S’il s’agit d’un taux d’alcoolémie supérieur à 0,8 g/l dans le sang, les sanctions sont immédiates et le conducteur peut être soumis à une condamnation judiciaire. Les sanctions encourues sont très lourdes de conséquences, en voici quelques exemples. Le conducteur verra son véhicule immobilisé et une éventuelle garde à vue de 72h maximum pourra être envisagée avant qu’il ne soit convoqué au tribunal. Puis, 6 points seront retirés de son permis de conduire ainsi qu’une amende pouvant atteindre jusqu’à 4 500 euros. Il pourra également encourir à une suspension ou une annulation de permis de conduire pour une période de 3 ans et une peine d’emprisonnement de 2 ans.

A savoir, 24% des décès sur la route sont provoqués par des conducteurs novices entre 18 et 25 ans pendant la nuit.

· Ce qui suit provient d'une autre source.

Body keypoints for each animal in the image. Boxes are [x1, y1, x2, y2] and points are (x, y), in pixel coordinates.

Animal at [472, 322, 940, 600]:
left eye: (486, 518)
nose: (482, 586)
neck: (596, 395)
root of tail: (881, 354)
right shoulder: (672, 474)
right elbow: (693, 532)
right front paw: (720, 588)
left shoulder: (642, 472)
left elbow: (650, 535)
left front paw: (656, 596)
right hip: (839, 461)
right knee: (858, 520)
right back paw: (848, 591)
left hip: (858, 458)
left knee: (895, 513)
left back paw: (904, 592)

C’est pourquoi, pour les jeunes conducteurs, la limité du taux d’alcoolémie est fixée à 0,2 g/l dans le sang, ce qui équivaut à même pas un verre. Pour les jeunes novices qui ne respecteraient pas le taux imposé par la loi, ils seraient condamnés à une amende forfaitaire de 135 euros, une immobilisation du véhicule et d’une suspension du permis jusqu’à 3 ans.

Pour toutes informations supplémentaires sur le droit routier, nous vous conseillons de faire appel directement à un avocat spécialisé dans ce domaine, si vous habitez dans la métropole lilloise l’avocat Antoine Régley saura répondre à votre demande.

Les effets de l’alcool sur la conduite

Pour mieux comprendre les risques encourus par l’alcoolémie au volant, il est important de comprendre de quelle manière l’alcool agit sur notre cerveau. L’alcool agit de manière immédiate sur notre cerveau et provoque ainsi certains effets secondaires. Tout d’abord, un conducteur alcoolisé a tendance à sous-évaluer les éventuels risques et à franchir les interdits. Par exemple, il roulera encore plus vite et dépassera sans visibilité. L’alcool accentuera davantage la fatigue chez le conducteur et entrainera une perte de la concentration. Ainsi, le temps de réaction augmente de 50%, ce qui peut s’avérer très dangereux en cas de freinage d’urgence. Le conducteur voit son champ visuel diminué, il voit moins bien sur les côtés, le relief et la profondeur sont modifiés. Enfin, il devient de plus en plus sensible à l’éblouissement et est confronté à des troubles de la coordination et des pertes de mémoire.